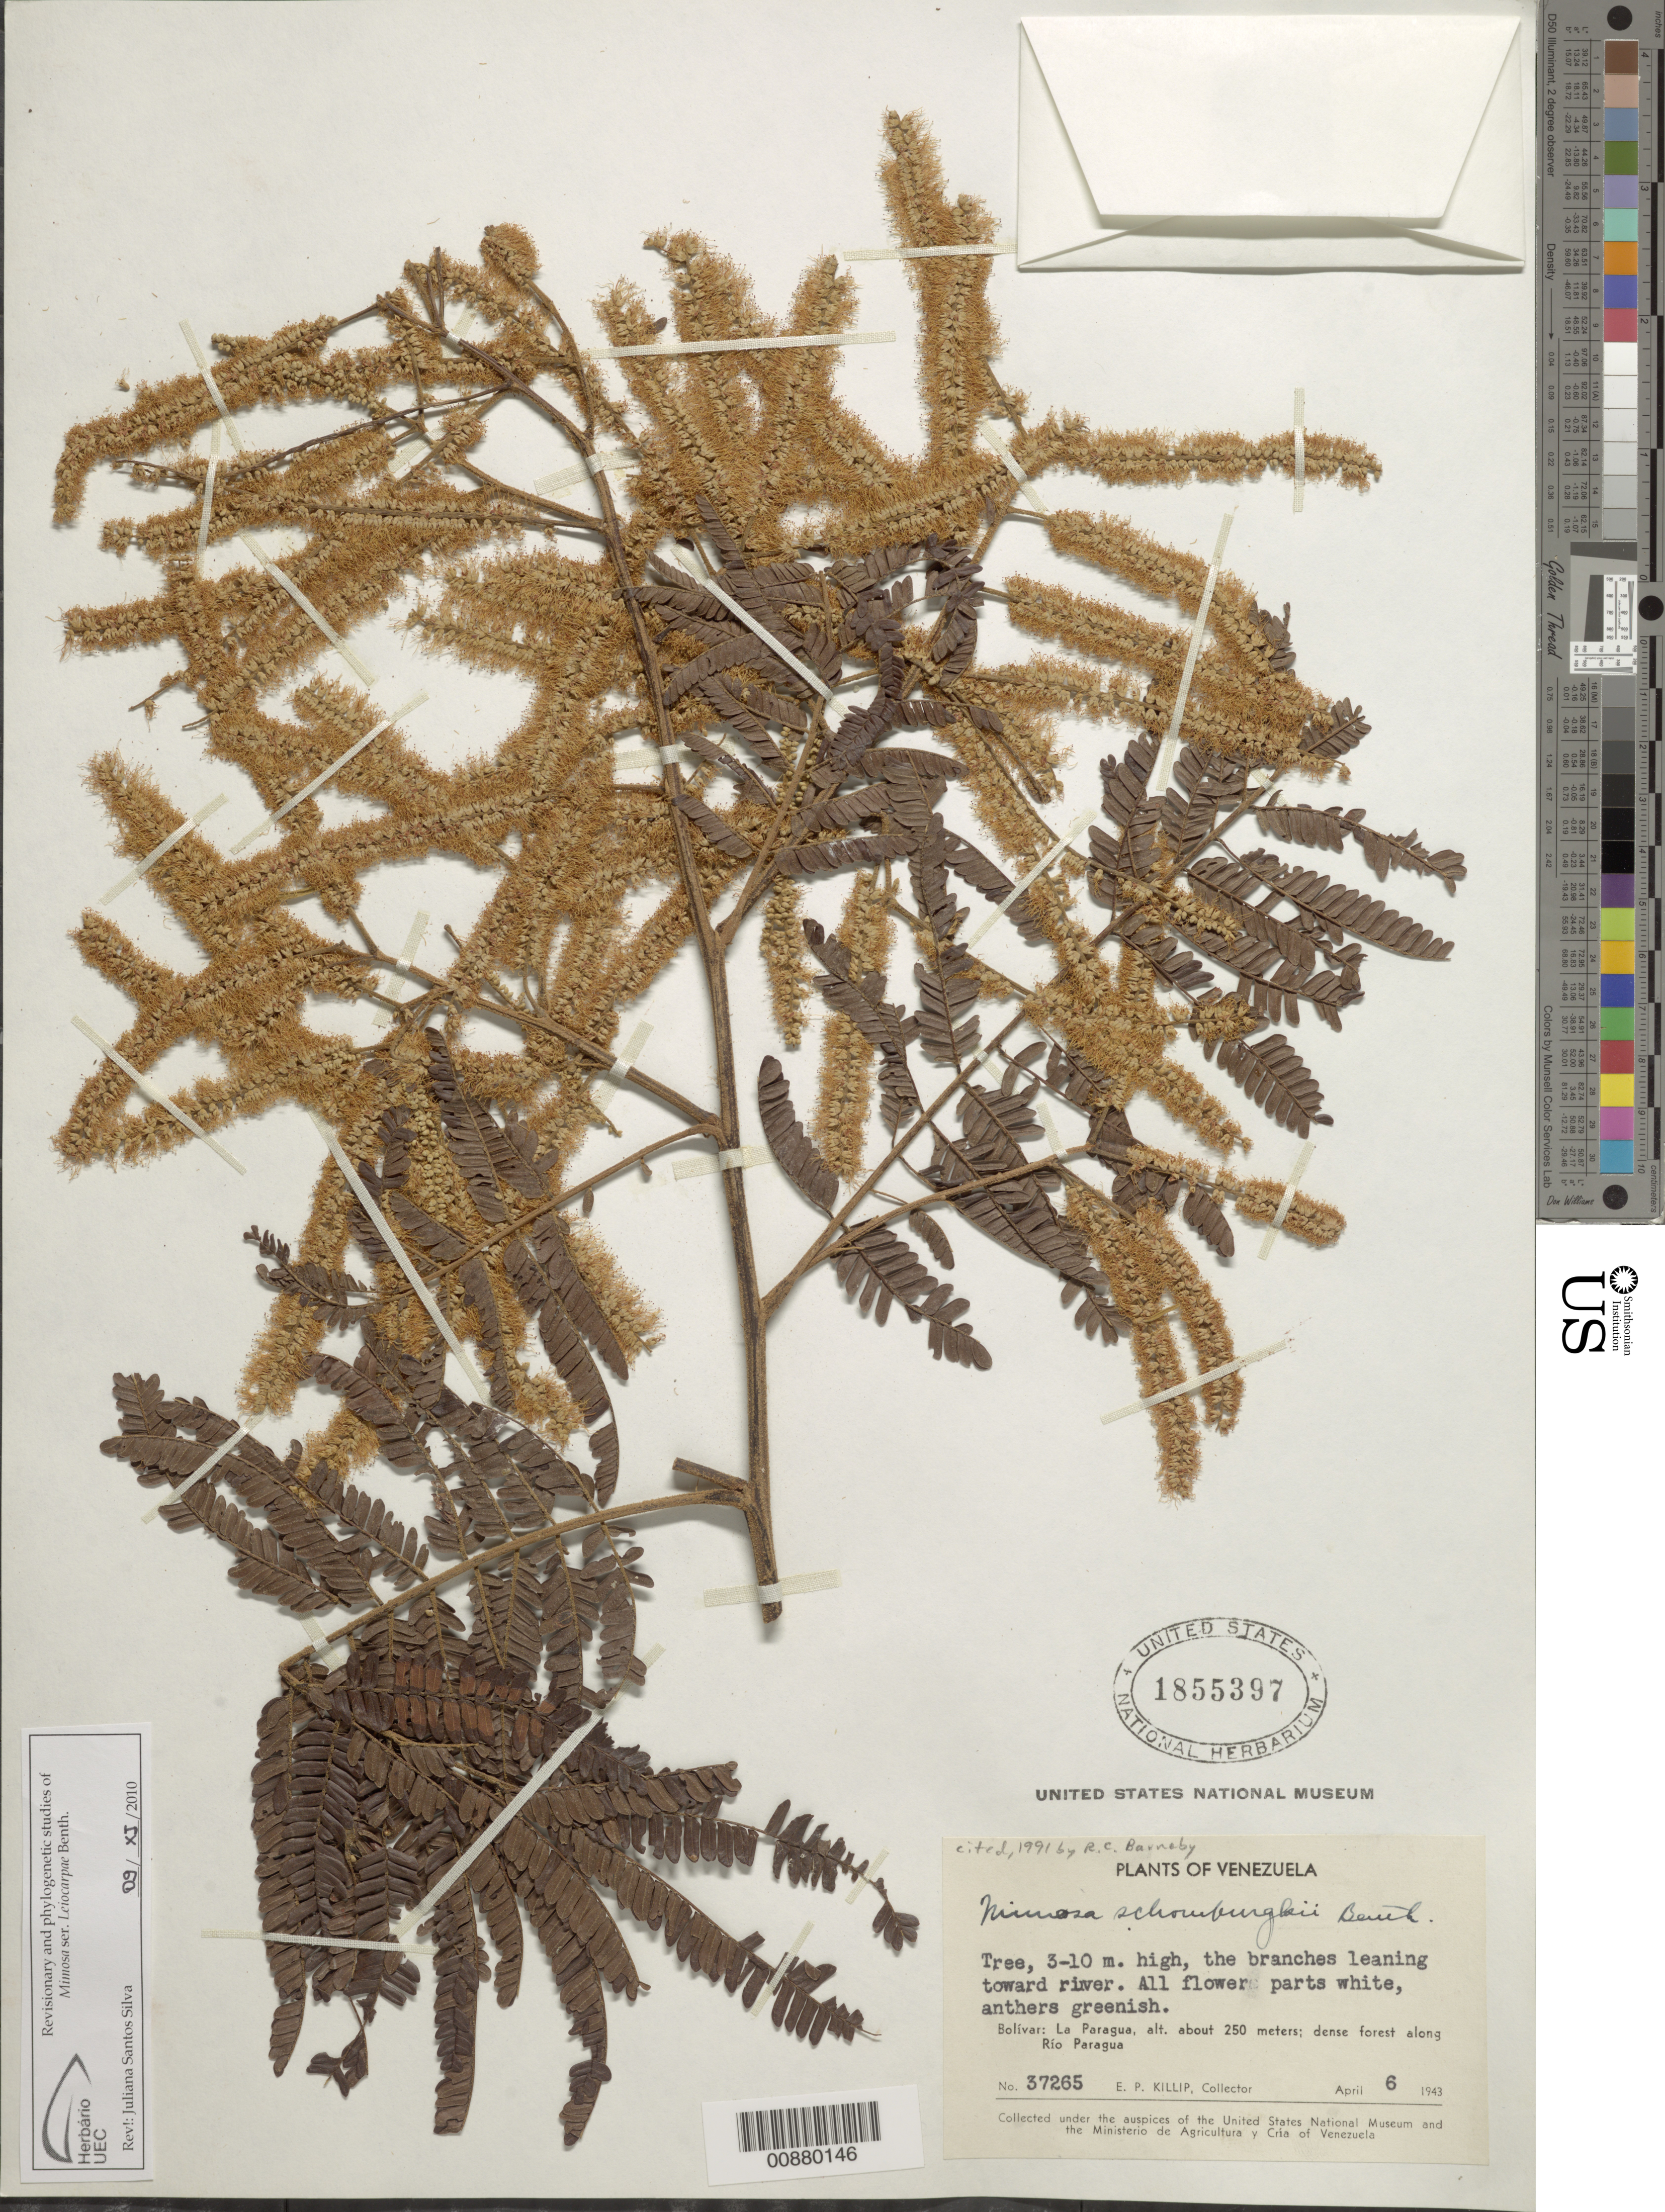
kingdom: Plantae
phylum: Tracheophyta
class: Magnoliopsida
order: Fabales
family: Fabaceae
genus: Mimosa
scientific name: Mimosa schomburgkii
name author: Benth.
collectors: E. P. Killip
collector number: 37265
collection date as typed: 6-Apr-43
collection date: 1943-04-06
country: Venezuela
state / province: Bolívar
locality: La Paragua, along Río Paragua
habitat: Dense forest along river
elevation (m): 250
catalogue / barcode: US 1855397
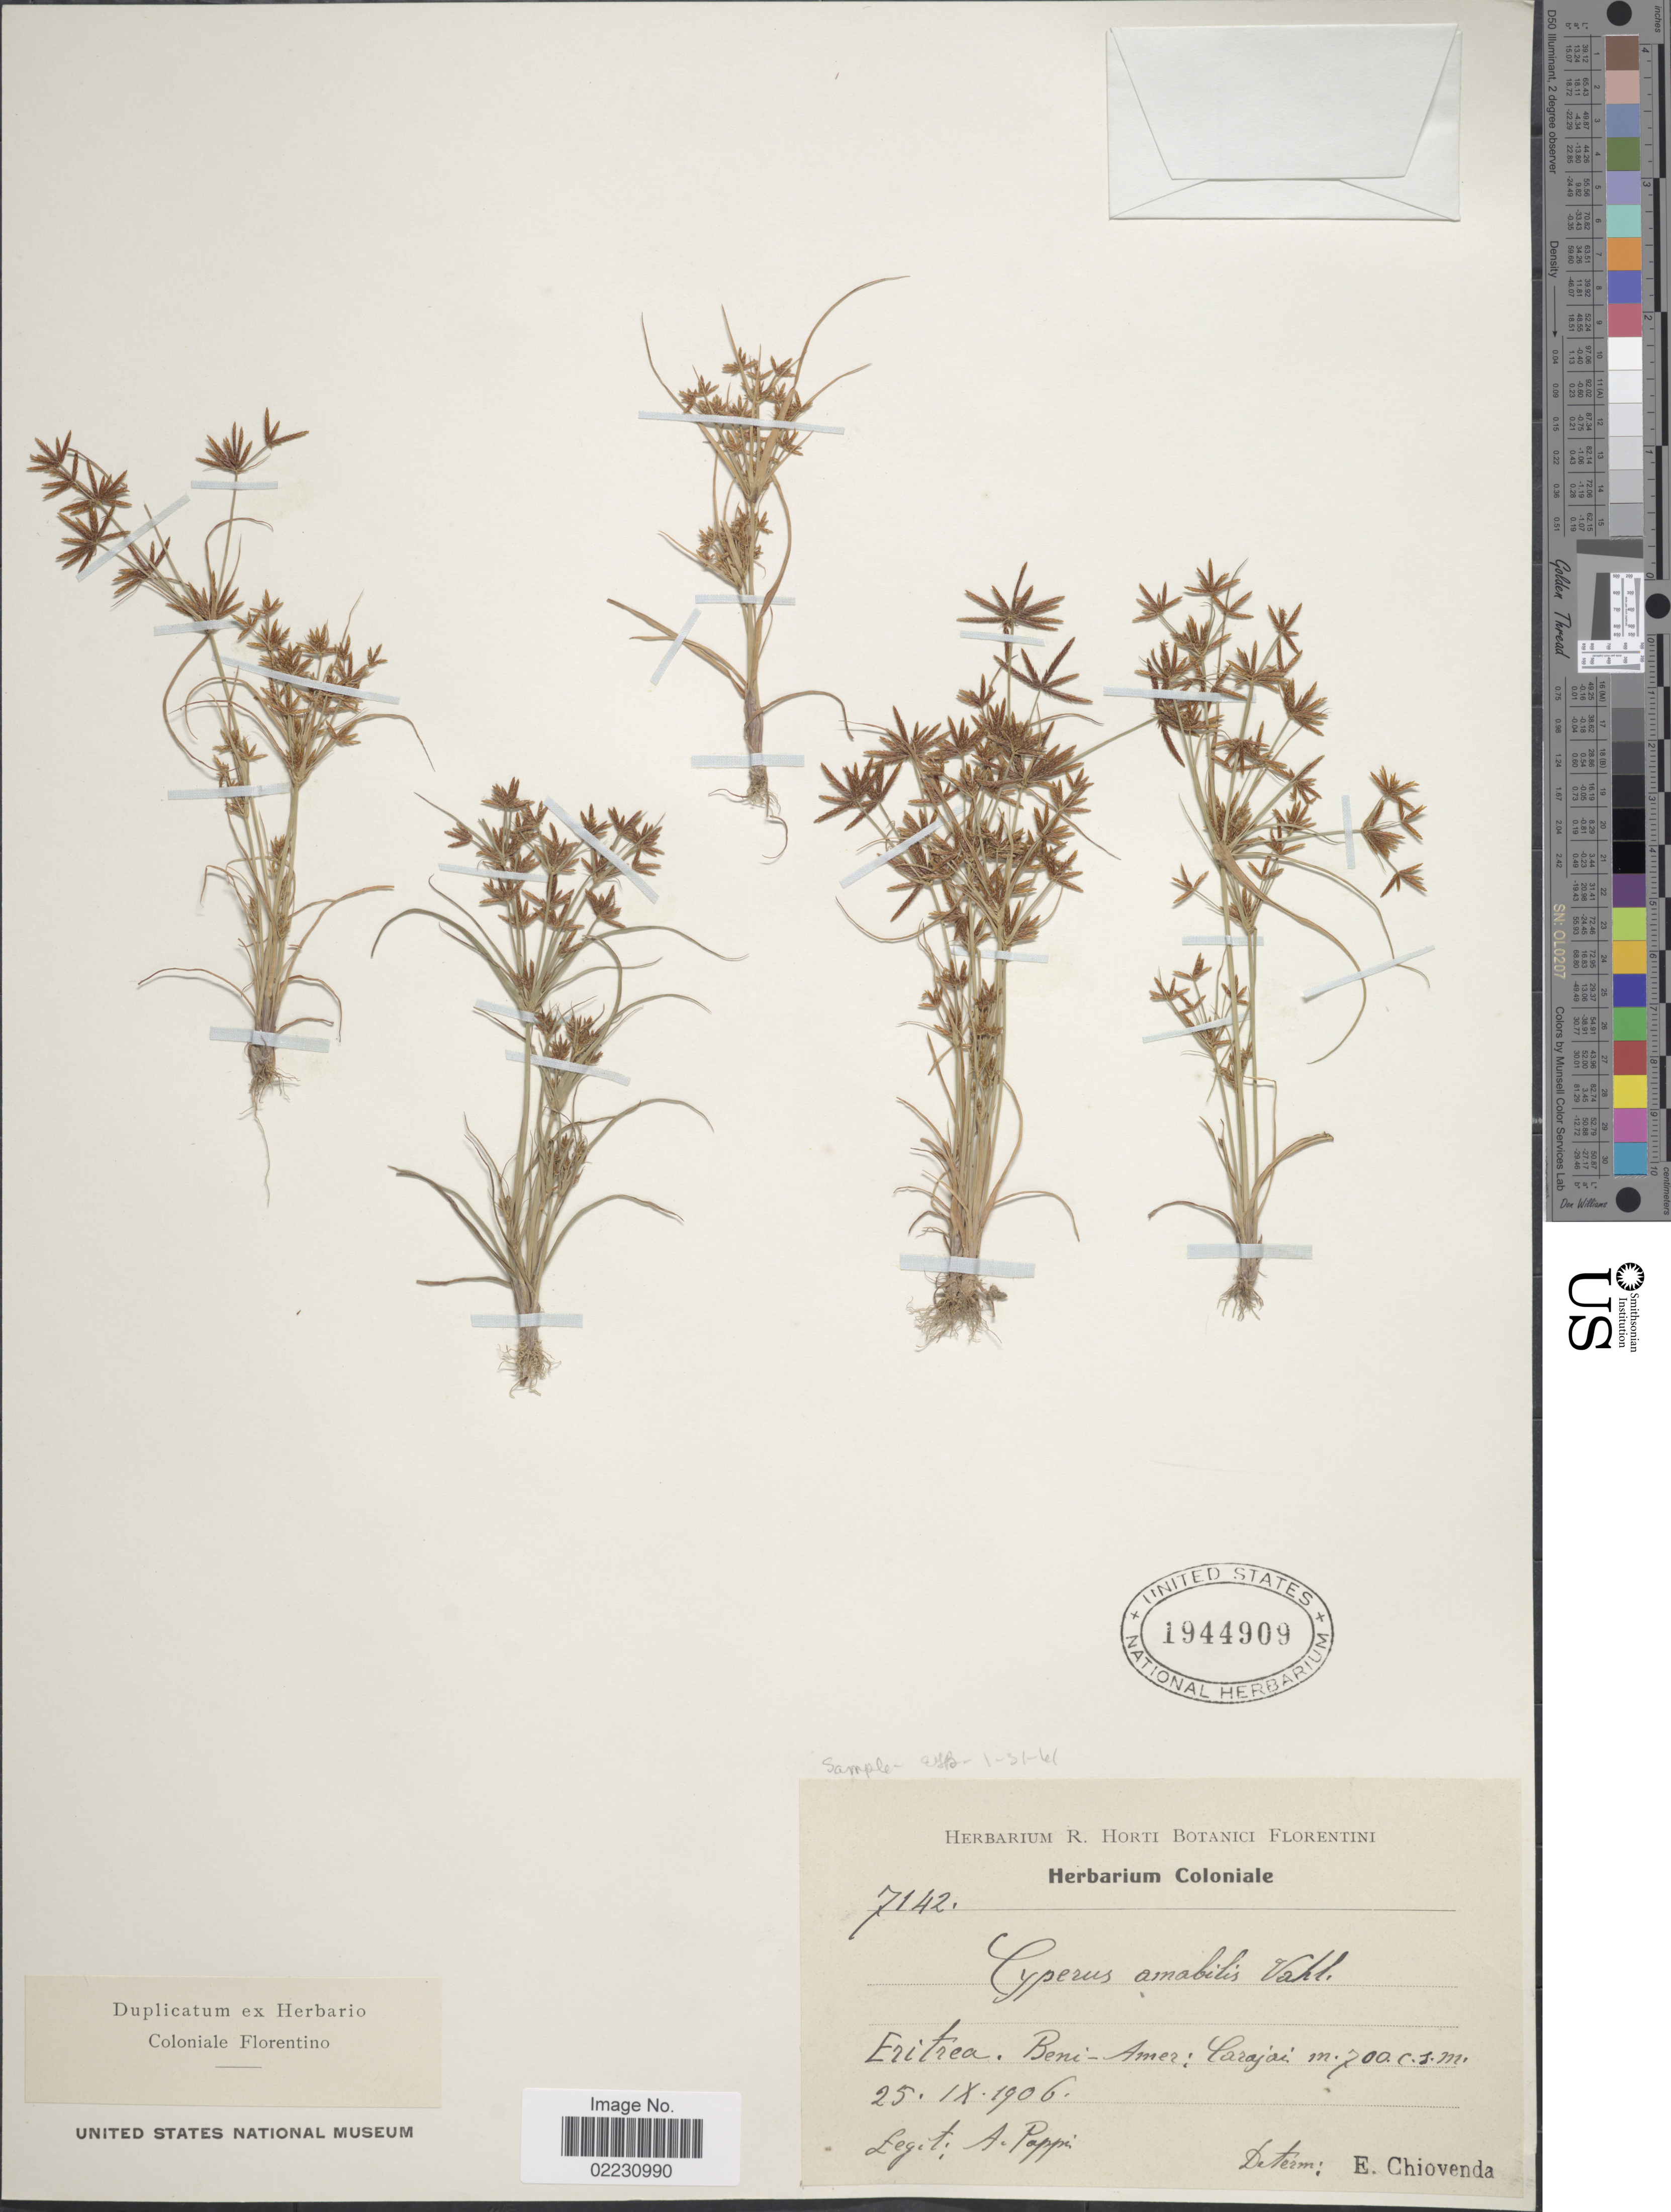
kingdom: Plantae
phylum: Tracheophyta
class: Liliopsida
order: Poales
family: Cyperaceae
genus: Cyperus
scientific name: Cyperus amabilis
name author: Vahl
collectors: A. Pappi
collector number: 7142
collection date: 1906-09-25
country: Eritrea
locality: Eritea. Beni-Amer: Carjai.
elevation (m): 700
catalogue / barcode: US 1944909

********************

Ganti "locality" dengan "place" pada baris-baris mulai dari baris yang memuat "class: Magnoliopsida" hingga baris terakhir, lalu tuliskan kembali baris-baris tersebut tanpa perubahan lain. Jangan sertakan gambar dalam jawaban.

HASIL YANG BENAR —
class: Magnoliopsida
order: Fabales
family: Fabaceae
genus: Mimosa
scientific name: Mimosa schomburgkii
name author: Benth.
collectors: E. P. Killip
collector number: 37265
collection date as typed: 6-Apr-43
collection date: 1943-04-06
country: Venezuela
state / province: Bolívar
place: La Paragua, along Río Paragua
habitat: Dense forest along river
elevation (m): 250
catalogue / barcode: US 1855397
kingdom: Plantae
phylum: Tracheophyta
class: Liliopsida
order: Poales
family: Cyperaceae
genus: Cyperus
scientific name: Cyperus amabilis
name author: Vahl
collectors: A. Pappi
collector number: 7142
collection date: 1906-09-25
country: Eritrea
place: Eritea. Beni-Amer: Carjai.
elevation (m): 700
catalogue / barcode: US 1944909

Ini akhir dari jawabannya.